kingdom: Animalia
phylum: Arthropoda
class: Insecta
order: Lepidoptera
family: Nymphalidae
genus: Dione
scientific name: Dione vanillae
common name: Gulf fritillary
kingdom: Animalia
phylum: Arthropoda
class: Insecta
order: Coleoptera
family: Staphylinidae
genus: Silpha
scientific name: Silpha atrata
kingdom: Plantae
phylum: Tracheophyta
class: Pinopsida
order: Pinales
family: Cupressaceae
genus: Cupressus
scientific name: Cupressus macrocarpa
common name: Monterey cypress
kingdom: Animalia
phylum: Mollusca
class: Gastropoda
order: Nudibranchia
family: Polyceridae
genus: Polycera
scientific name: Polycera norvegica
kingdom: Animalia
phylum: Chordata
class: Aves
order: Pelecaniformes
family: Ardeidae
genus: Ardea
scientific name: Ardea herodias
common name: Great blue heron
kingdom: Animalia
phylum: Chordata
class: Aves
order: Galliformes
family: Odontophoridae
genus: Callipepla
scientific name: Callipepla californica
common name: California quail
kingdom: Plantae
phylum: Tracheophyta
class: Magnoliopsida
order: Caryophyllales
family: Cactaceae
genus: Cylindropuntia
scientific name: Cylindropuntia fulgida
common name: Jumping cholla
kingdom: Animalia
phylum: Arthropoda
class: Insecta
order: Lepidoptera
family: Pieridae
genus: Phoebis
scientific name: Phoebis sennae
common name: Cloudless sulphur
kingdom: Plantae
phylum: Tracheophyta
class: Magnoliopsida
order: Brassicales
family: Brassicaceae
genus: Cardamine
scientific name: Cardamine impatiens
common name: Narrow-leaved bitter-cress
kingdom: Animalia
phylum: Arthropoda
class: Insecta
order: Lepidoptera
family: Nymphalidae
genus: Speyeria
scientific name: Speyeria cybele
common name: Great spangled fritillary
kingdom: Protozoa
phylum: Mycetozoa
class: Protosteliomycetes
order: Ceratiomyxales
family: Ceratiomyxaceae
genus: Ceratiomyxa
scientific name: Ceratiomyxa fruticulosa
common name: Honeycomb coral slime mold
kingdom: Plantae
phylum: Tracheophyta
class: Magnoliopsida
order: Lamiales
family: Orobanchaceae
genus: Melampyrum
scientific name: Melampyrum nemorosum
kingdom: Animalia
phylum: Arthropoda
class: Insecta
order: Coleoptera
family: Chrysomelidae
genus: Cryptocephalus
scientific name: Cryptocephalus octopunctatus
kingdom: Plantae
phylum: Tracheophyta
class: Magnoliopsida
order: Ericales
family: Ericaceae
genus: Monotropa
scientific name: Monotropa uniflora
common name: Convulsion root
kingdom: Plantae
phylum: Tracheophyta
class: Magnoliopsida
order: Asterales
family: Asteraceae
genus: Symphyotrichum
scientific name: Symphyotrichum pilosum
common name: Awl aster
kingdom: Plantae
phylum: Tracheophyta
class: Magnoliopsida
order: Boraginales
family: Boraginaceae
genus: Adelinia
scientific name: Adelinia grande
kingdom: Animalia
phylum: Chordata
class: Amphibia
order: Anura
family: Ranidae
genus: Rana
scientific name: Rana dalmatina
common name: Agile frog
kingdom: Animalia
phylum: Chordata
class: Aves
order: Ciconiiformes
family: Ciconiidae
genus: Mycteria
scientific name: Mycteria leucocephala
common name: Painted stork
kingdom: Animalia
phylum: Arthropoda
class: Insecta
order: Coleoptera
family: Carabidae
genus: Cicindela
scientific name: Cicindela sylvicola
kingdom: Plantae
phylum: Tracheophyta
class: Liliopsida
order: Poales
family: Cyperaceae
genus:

▶ **Required work**
Update the material by changing every "common name" to "vernacular name" and leaving everything else as it is.

▶ **Result of this exercise**
kingdom: Animalia
phylum: Arthropoda
class: Insecta
order: Lepidoptera
family: Nymphalidae
genus: Dione
scientific name: Dione vanillae
vernacular name: Gulf fritillary
kingdom: Animalia
phylum: Arthropoda
class: Insecta
order: Coleoptera
family: Staphylinidae
genus: Silpha
scientific name: Silpha atrata
kingdom: Plantae
phylum: Tracheophyta
class: Pinopsida
order: Pinales
family: Cupressaceae
genus: Cupressus
scientific name: Cupressus macrocarpa
vernacular name: Monterey cypress
kingdom: Animalia
phylum: Mollusca
class: Gastropoda
order: Nudibranchia
family: Polyceridae
genus: Polycera
scientific name: Polycera norvegica
kingdom: Animalia
phylum: Chordata
class: Aves
order: Pelecaniformes
family: Ardeidae
genus: Ardea
scientific name: Ardea herodias
vernacular name: Great blue heron
kingdom: Animalia
phylum: Chordata
class: Aves
order: Galliformes
family: Odontophoridae
genus: Callipepla
scientific name: Callipepla californica
vernacular name: California quail
kingdom: Plantae
phylum: Tracheophyta
class: Magnoliopsida
order: Caryophyllales
family: Cactaceae
genus: Cylindropuntia
scientific name: Cylindropuntia fulgida
vernacular name: Jumping cholla
kingdom: Animalia
phylum: Arthropoda
class: Insecta
order: Lepidoptera
family: Pieridae
genus: Phoebis
scientific name: Phoebis sennae
vernacular name: Cloudless sulphur
kingdom: Plantae
phylum: Tracheophyta
class: Magnoliopsida
order: Brassicales
family: Brassicaceae
genus: Cardamine
scientific name: Cardamine impatiens
vernacular name: Narrow-leaved bitter-cress
kingdom: Animalia
phylum: Arthropoda
class: Insecta
order: Lepidoptera
family: Nymphalidae
genus: Speyeria
scientific name: Speyeria cybele
vernacular name: Great spangled fritillary
kingdom: Protozoa
phylum: Mycetozoa
class: Protosteliomycetes
order: Ceratiomyxales
family: Ceratiomyxaceae
genus: Ceratiomyxa
scientific name: Ceratiomyxa fruticulosa
vernacular name: Honeycomb coral slime mold
kingdom: Plantae
phylum: Tracheophyta
class: Magnoliopsida
order: Lamiales
family: Orobanchaceae
genus: Melampyrum
scientific name: Melampyrum nemorosum
kingdom: Animalia
phylum: Arthropoda
class: Insecta
order: Coleoptera
family: Chrysomelidae
genus: Cryptocephalus
scientific name: Cryptocephalus octopunctatus
kingdom: Plantae
phylum: Tracheophyta
class: Magnoliopsida
order: Ericales
family: Ericaceae
genus: Monotropa
scientific name: Monotropa uniflora
vernacular name: Convulsion root
kingdom: Plantae
phylum: Tracheophyta
class: Magnoliopsida
order: Asterales
family: Asteraceae
genus: Symphyotrichum
scientific name: Symphyotrichum pilosum
vernacular name: Awl aster
kingdom: Plantae
phylum: Tracheophyta
class: Magnoliopsida
order: Boraginales
family: Boraginaceae
genus: Adelinia
scientific name: Adelinia grande
kingdom: Animalia
phylum: Chordata
class: Amphibia
order: Anura
family: Ranidae
genus: Rana
scientific name: Rana dalmatina
vernacular name: Agile frog
kingdom: Animalia
phylum: Chordata
class: Aves
order: Ciconiiformes
family: Ciconiidae
genus: Mycteria
scientific name: Mycteria leucocephala
vernacular name: Painted stork
kingdom: Animalia
phylum: Arthropoda
class: Insecta
order: Coleoptera
family: Carabidae
genus: Cicindela
scientific name: Cicindela sylvicola
kingdom: Plantae
phylum: Tracheophyta
class: Liliopsida
order: Poales
family: Cyperaceae
genus:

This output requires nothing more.